# Yiddish: פאלשׁטענדיגע אויסנאבּע



## Lyddie27

Hi, 
So I am attempting to cite a Yiddish poem found in a Yiddish book that was scanned and put online in a database. I've decided to include the original Yiddish (in Hebrew characters) and a translation of the title, publisher, etc. 

Here is the title:
עדעלשטאט'ס
פאלקס-געדיכטע.

נייע
פאלשׁטענדיגע אויסנאבּע
פון
אללע זיינע ליעדער

What I have so far:
Edelstadt's
People's Poetry
New ????? ?????
from/of
all of his friends 

I can't find either פאלשׁטענדיגע or אויסנאבּע in any dictionary, but google translate is giving me "false exits" which makes no sense. 
Here is the title page:



 

Any advice would be greatly appreciated!


----------



## Lyddie27

Alright, with some research, and some fiddling with letters, I think I've got "understanding" and "exit." Perhaps this could mean in this case, notes and afterword/post-script?

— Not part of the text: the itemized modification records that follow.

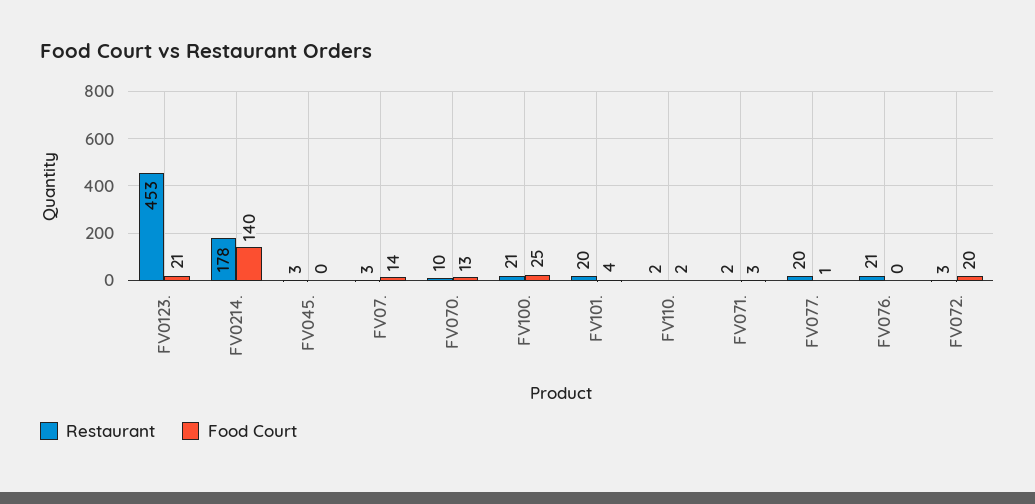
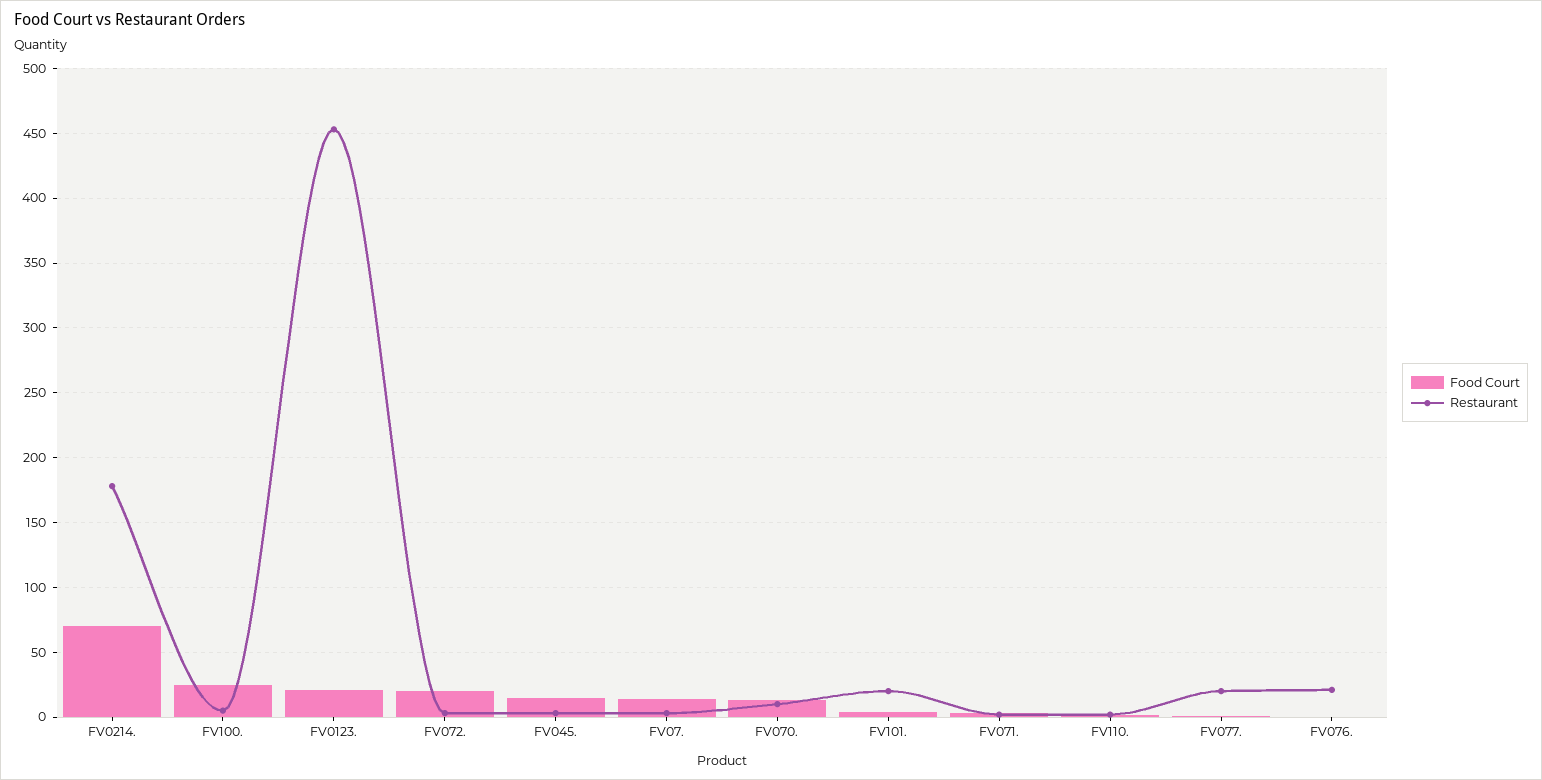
  {
    "Restaurant": {
      "FV0123.": 453,
      "FV0214.": 178,
      "FV045.": 3,
      "FV07.": 3,
      "FV070.": 10,
-     "FV100.": 21,
+     "FV100.": 5,
      "FV101.": 20,
      "FV110.": 2,
      "FV071.": 2,
      "FV077.": 20,
      "FV076.": 21,
      "FV072.": 3
    },
    "Food Court": {
      "FV0123.": 21,
-     "FV0214.": 140,
+     "FV0214.": 70,
-     "FV045.": 0,
+     "FV045.": 15,
      "FV07.": 14,
      "FV070.": 13,
      "FV100.": 25,
      "FV101.": 4,
      "FV110.": 2,
      "FV071.": 3,
      "FV077.": 1,
      "FV076.": 0,
      "FV072.": 20
    }
  }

Here is the link to the book:
http://ia801407.us.archive.org/8/items/nybc203259/nybc203259.pdf


----------



## duvija

'output' or 'issue', for 'oysgabe'
It sounds like it's German Yiddish.


----------



## fdb

“neue vollständige Ausgabe von alle(n) seine(n) Lieder(n)”; “new complete edition of all his songs”.


----------



## duvija

So it is German Yiddish! at least the spelling of 'alle' which doesn't have a double l in Yiddish.


----------



## Lyddie27

Thanks all! It's interesting-I was having better success just transliterating and translating from German, despite the fact that the poet was born in Russia!


----------



## Drink

duvija said:


> So it is German Yiddish! at least the spelling of 'alle' which doesn't have a double l in Yiddish.



It used to be relativey common to Germanize the spelling of Yiddish. That has nothing to do with "German Yiddish", only with the spelling.

It says "naye folshtendige oysgabe fun ale zayne lider". The two words "folshtendig" and "oysgabe" are borrowings from German, which was relatively common as well. אויסגאַבע (oysgabe), and the more Yiddishized spelling פֿולשטענדיק (fulshtendik) do appear in my Yiddish dictionary.


----------



## duvija

But this is 'falshtendike' or 'farshtendike'. Strange that an 'u' would be spelled as 'a'. I assume it was spoken by 'yekes'  so it would be
German Yiddish, in my book. And it would end in 'g' and not with final devoicing, but perhaps it's spelled with the devoicing included.


----------



## Drink

It's certainly folshtendige, not fal- or far-. The letter א can be either "a" or "o" if it does not have a vowel mark under it to disambiguate. What I'm trying to say is that this was _not_ spoken or written by a yeke. The only reason it was spelled folshtendige instead of fulshtendike is because there was a believe that the German spelling vollständig was more "correct", since it was also believed that Yiddish was "corrupted German", therefore publishers, who were of course familiar with Standard German, tried to Germanize Yiddish spelling. This was very common and found in the majority of published Yiddish literature in Eastern Europe and later America, before the YIVO standard orthography became more popular.


----------



## berndf

duvija said:


> And it would end in 'g' and not with final devoicing, but perhaps it's spelled with the devoicing included.


It is a declined form, פאלשׁטענדיג*ע*. I don't understand how final devoicing would factor in here.


----------



## duvija

berndf said:


> It is a declined form, פאלשׁטענדיג*ע*. I don't understand how final devoicing would factor in here.



In my Yiddish (Poylish) , the sound is a [k] -from the base form, even if here is declined-, but it's spelled with a 'g'. I'm not sure how it's pronounced in German.


----------



## berndf

duvija said:


> I'm not sure how it's pronounced in German.


No devoicing if followed by a sonorant. So, no devoicing in _vollständige_ but devoicing in _vollständigste_.


----------